Lee revealed he met two Suharto daughters at the height of the Asian financial crisis of 1997 and 1998 to drive home the gravity Indonesia's problems highlighted by the tailspin of the rupiah currency. "Alarmed at the rapid decline of the value of the rupiah, I told our ambassador to Jakarta to ask Tutut if she could meet me in Singapore to convey my views to her father," he said in the excerpts published in the Sunday Times.

The meeting with Siti Hardiyanti Rukmana (Tutut) took place on Christmas day in 1997 with the presence of Singapore Prime Miniser Goh Chok Tong. "I strongly urged her and her siblings to understand that international fund managers in Jakarta had focused on the economic privileges the president's children were enjoying," Lee said. "During this period of crisis, it was best if they withdrew completely from the market and did not engage in any new projects."

Lee said he asked Tutut "point blank" whether she could get the message understood by her siblings. "She answered with equal frankness that she could not," said Lee, whose second volume of memoirs titled "From Third World to First: The Singapore Story" is to be launched here on Friday.
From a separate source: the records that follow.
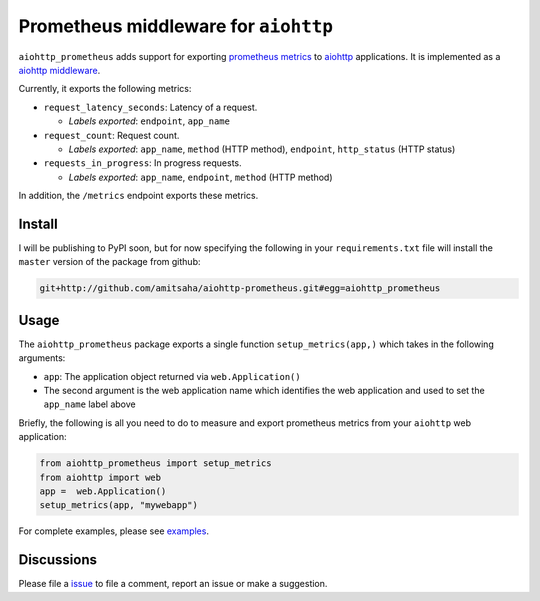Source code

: Prometheus middleware for ``aiohttp``
-------------------------------------

``aiohttp_prometheus`` adds support for exporting `prometheus metrics <https://promehteus.io>`__ to 
`aiohttp <https://github.com/aio-libs/aiohttp>`__ applications. It is implemented as a 
`aiohttp middleware <http://aiohttp.readthedocs.io/en/stable/web.html#middlewares>`__.

Currently, it exports the following metrics:

- ``request_latency_seconds``: Latency of a request. 
   
  + *Labels exported*: ``endpoint``, ``app_name``

- ``request_count``: Request count. 
  
  + *Labels exported*: ``app_name``, ``method`` (HTTP method), ``endpoint``, ``http_status`` (HTTP status)

- ``requests_in_progress``: In progress requests.
  
  + *Labels exported*: ``app_name``, ``endpoint``, ``method`` (HTTP method)

In addition, the ``/metrics`` endpoint exports these metrics.

Install
=======

I will be publishing to PyPI soon, but for now specifying the following in your ``requirements.txt`` file will 
install the ``master`` version of the package from github:

.. code::

    git+http://github.com/amitsaha/aiohttp-prometheus.git#egg=aiohttp_prometheus


Usage
=====

The ``aiohttp_prometheus`` package exports a single function ``setup_metrics(app,)``
which takes in the following arguments:

- ``app``: The application object returned via ``web.Application()``
- The second argument is the web application name which identifies the web application and
  used to set the ``app_name`` label above

Briefly, the following is all you need to do to measure and export prometheus
metrics from your ``aiohttp`` web application:

.. code::

    from aiohttp_prometheus import setup_metrics
    from aiohttp import web
    app =  web.Application()
    setup_metrics(app, "mywebapp")

For complete examples, please see `examples <./examples>`__.

Discussions
===========

Please file a `issue <https://github.com/amitsaha/aiohttp-prometheus/issues/new>`__
to file a comment, report an issue or make a suggestion.
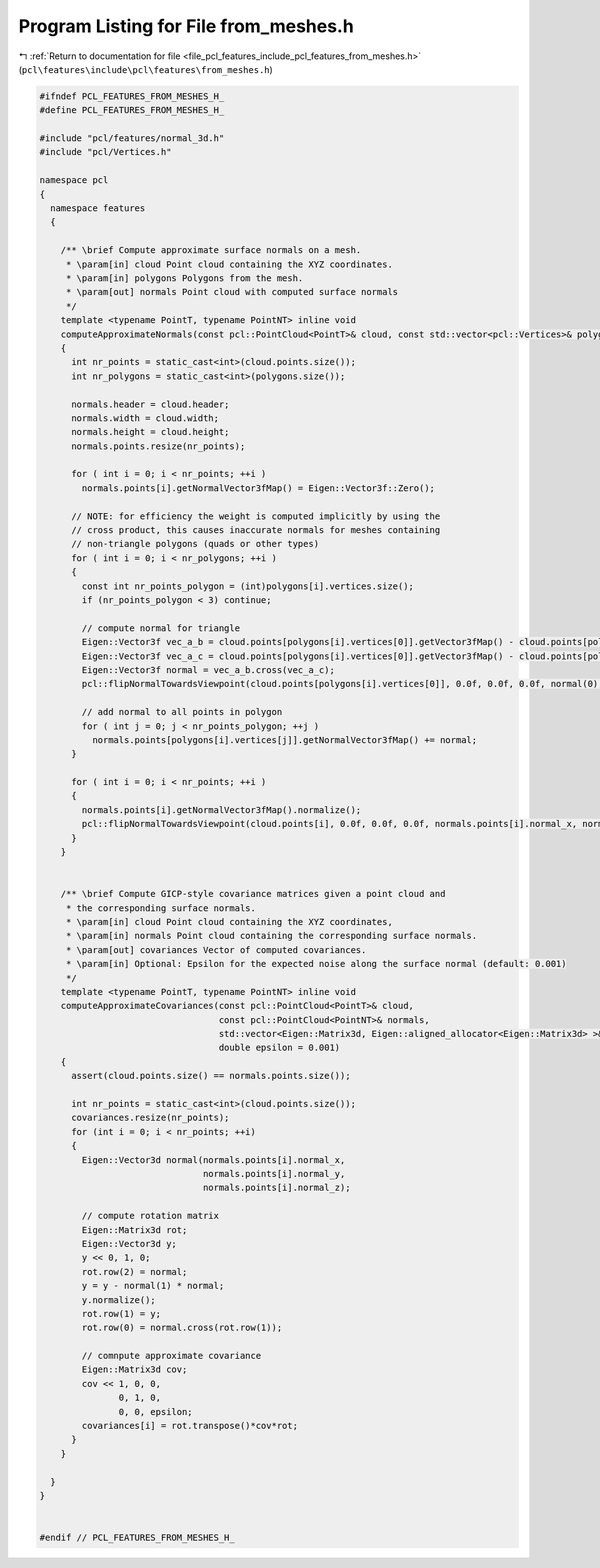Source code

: 
.. _program_listing_file_pcl_features_include_pcl_features_from_meshes.h:

Program Listing for File from_meshes.h
======================================

|exhale_lsh| :ref:`Return to documentation for file <file_pcl_features_include_pcl_features_from_meshes.h>` (``pcl\features\include\pcl\features\from_meshes.h``)

.. |exhale_lsh| unicode:: U+021B0 .. UPWARDS ARROW WITH TIP LEFTWARDS

.. code-block:: cpp

   #ifndef PCL_FEATURES_FROM_MESHES_H_
   #define PCL_FEATURES_FROM_MESHES_H_
   
   #include "pcl/features/normal_3d.h"
   #include "pcl/Vertices.h"
   
   namespace pcl
   {
     namespace features
     {
   
       /** \brief Compute approximate surface normals on a mesh.
        * \param[in] cloud Point cloud containing the XYZ coordinates.
        * \param[in] polygons Polygons from the mesh.
        * \param[out] normals Point cloud with computed surface normals
        */
       template <typename PointT, typename PointNT> inline void
       computeApproximateNormals(const pcl::PointCloud<PointT>& cloud, const std::vector<pcl::Vertices>& polygons, pcl::PointCloud<PointNT>& normals)
       {
         int nr_points = static_cast<int>(cloud.points.size());
         int nr_polygons = static_cast<int>(polygons.size());
   
         normals.header = cloud.header;
         normals.width = cloud.width;
         normals.height = cloud.height;
         normals.points.resize(nr_points);
   
         for ( int i = 0; i < nr_points; ++i )
           normals.points[i].getNormalVector3fMap() = Eigen::Vector3f::Zero();
   
         // NOTE: for efficiency the weight is computed implicitly by using the
         // cross product, this causes inaccurate normals for meshes containing
         // non-triangle polygons (quads or other types)
         for ( int i = 0; i < nr_polygons; ++i )
         {
           const int nr_points_polygon = (int)polygons[i].vertices.size();
           if (nr_points_polygon < 3) continue;
   
           // compute normal for triangle
           Eigen::Vector3f vec_a_b = cloud.points[polygons[i].vertices[0]].getVector3fMap() - cloud.points[polygons[i].vertices[1]].getVector3fMap();
           Eigen::Vector3f vec_a_c = cloud.points[polygons[i].vertices[0]].getVector3fMap() - cloud.points[polygons[i].vertices[2]].getVector3fMap();
           Eigen::Vector3f normal = vec_a_b.cross(vec_a_c);
           pcl::flipNormalTowardsViewpoint(cloud.points[polygons[i].vertices[0]], 0.0f, 0.0f, 0.0f, normal(0), normal(1), normal(2));
   
           // add normal to all points in polygon
           for ( int j = 0; j < nr_points_polygon; ++j )
             normals.points[polygons[i].vertices[j]].getNormalVector3fMap() += normal;
         }
   
         for ( int i = 0; i < nr_points; ++i )
         {
           normals.points[i].getNormalVector3fMap().normalize();
           pcl::flipNormalTowardsViewpoint(cloud.points[i], 0.0f, 0.0f, 0.0f, normals.points[i].normal_x, normals.points[i].normal_y, normals.points[i].normal_z);
         }
       }
   
   
       /** \brief Compute GICP-style covariance matrices given a point cloud and 
        * the corresponding surface normals.
        * \param[in] cloud Point cloud containing the XYZ coordinates,
        * \param[in] normals Point cloud containing the corresponding surface normals.
        * \param[out] covariances Vector of computed covariances.
        * \param[in] Optional: Epsilon for the expected noise along the surface normal (default: 0.001)
        */
       template <typename PointT, typename PointNT> inline void
       computeApproximateCovariances(const pcl::PointCloud<PointT>& cloud, 
                                     const pcl::PointCloud<PointNT>& normals,
                                     std::vector<Eigen::Matrix3d, Eigen::aligned_allocator<Eigen::Matrix3d> >& covariances,
                                     double epsilon = 0.001)
       {
         assert(cloud.points.size() == normals.points.size());
   
         int nr_points = static_cast<int>(cloud.points.size());
         covariances.resize(nr_points);
         for (int i = 0; i < nr_points; ++i)
         {
           Eigen::Vector3d normal(normals.points[i].normal_x, 
                                  normals.points[i].normal_y, 
                                  normals.points[i].normal_z);
   
           // compute rotation matrix
           Eigen::Matrix3d rot;
           Eigen::Vector3d y;
           y << 0, 1, 0;
           rot.row(2) = normal;
           y = y - normal(1) * normal;
           y.normalize();
           rot.row(1) = y;
           rot.row(0) = normal.cross(rot.row(1));
           
           // comnpute approximate covariance
           Eigen::Matrix3d cov;
           cov << 1, 0, 0,
                  0, 1, 0,
                  0, 0, epsilon;
           covariances[i] = rot.transpose()*cov*rot;
         }
       }
   
     }
   }
   
   
   #endif // PCL_FEATURES_FROM_MESHES_H_
   
   

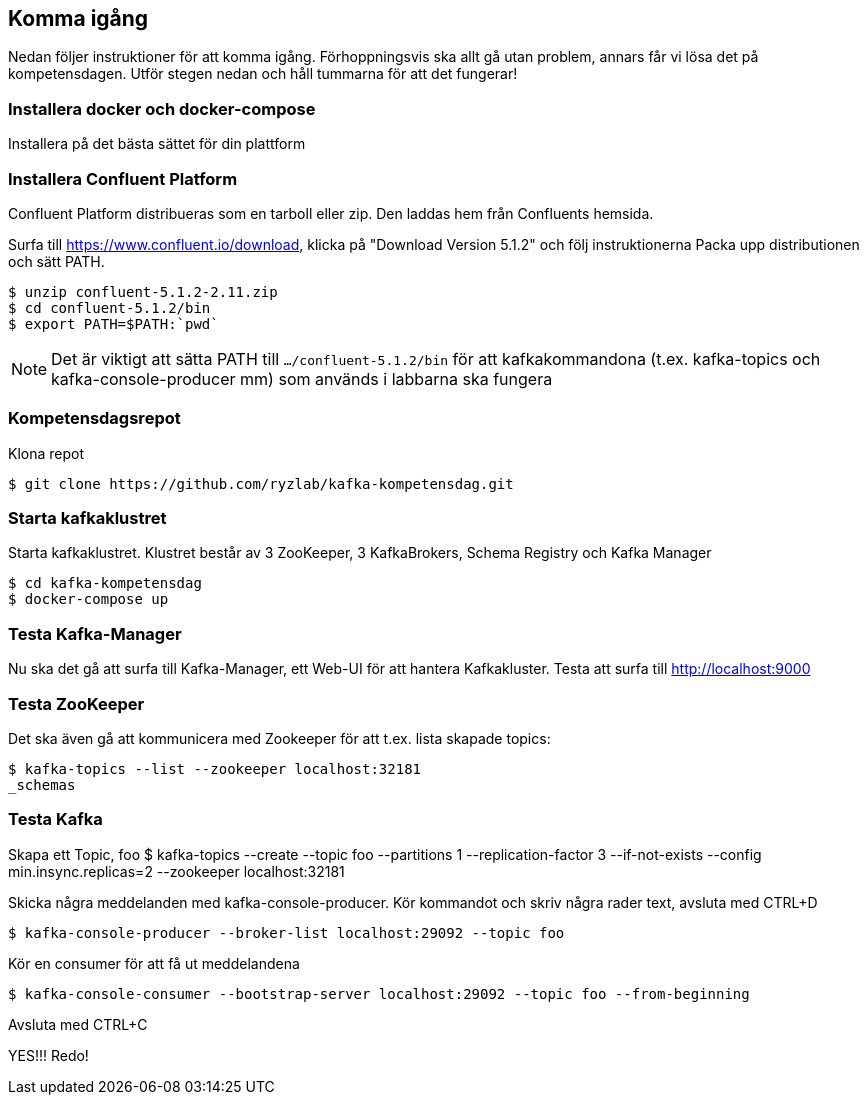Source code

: == Komma igång

Nedan följer instruktioner för att komma igång. Förhoppningsvis ska allt gå utan problem, annars får vi lösa det på kompetensdagen.
Utför stegen nedan och håll tummarna för att det fungerar!

=== Installera docker och docker-compose
Installera på det bästa sättet för din plattform

=== Installera Confluent Platform

Confluent Platform distribueras som en tarboll eller zip. Den laddas hem från Confluents hemsida.

Surfa till https://www.confluent.io/download, klicka på "Download Version 5.1.2" och följ instruktionerna
Packa upp distributionen och sätt PATH.

  $ unzip confluent-5.1.2-2.11.zip
  $ cd confluent-5.1.2/bin
  $ export PATH=$PATH:`pwd`

NOTE: Det är viktigt att sätta PATH till `.../confluent-5.1.2/bin` för att kafkakommandona (t.ex. kafka-topics och kafka-console-producer mm)
som används i labbarna ska fungera

=== Kompetensdagsrepot

Klona repot

  $ git clone https://github.com/ryzlab/kafka-kompetensdag.git

=== Starta kafkaklustret
Starta kafkaklustret. Klustret består av 3 ZooKeeper, 3 KafkaBrokers, Schema Registry och Kafka Manager

  $ cd kafka-kompetensdag
  $ docker-compose up

=== Testa Kafka-Manager

Nu ska det gå att surfa till Kafka-Manager, ett Web-UI för att hantera Kafkakluster.
Testa att surfa till http://localhost:9000

=== Testa ZooKeeper

Det ska även gå att kommunicera med Zookeeper för att t.ex. lista skapade topics:

  $ kafka-topics --list --zookeeper localhost:32181
  _schemas

=== Testa Kafka

Skapa ett Topic, foo
  $ kafka-topics --create --topic foo --partitions 1 --replication-factor 3 --if-not-exists --config min.insync.replicas=2 --zookeeper localhost:32181

Skicka några meddelanden med kafka-console-producer. Kör kommandot och skriv några rader text, avsluta med CTRL+D

  $ kafka-console-producer --broker-list localhost:29092 --topic foo

Kör en consumer för att få ut meddelandena

  $ kafka-console-consumer --bootstrap-server localhost:29092 --topic foo --from-beginning

Avsluta med CTRL+C

YES!!! Redo!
The book is a sequel to the controversial first volume published earlier.

Lee said he persisted, sending Tutut the daily market reports on Indonesia from Singapore-based analysts. "To judge from the actions of the Suharto children, it had no effect on them."

Lee said he met another Suharto daughter, Siti Hediati Prabowo, in January 1998, who he said came to Singapore with her father's knowledge to raise US dollar bonds.

In the end, Lee said, Suharto's problems, which included a failing health, "had been compounded by the increasing intrusion of his children into all lucrative contracts and monopolies." Lee however explained the context in which the former Indonesian strongman indulged his children.

He said Suharto saw himself as a "mega sultan of a mega country" and as such believed that his children were entitled to such privileges as those accorded to the royalty of Solo in Central Java where his wife is a minor princess.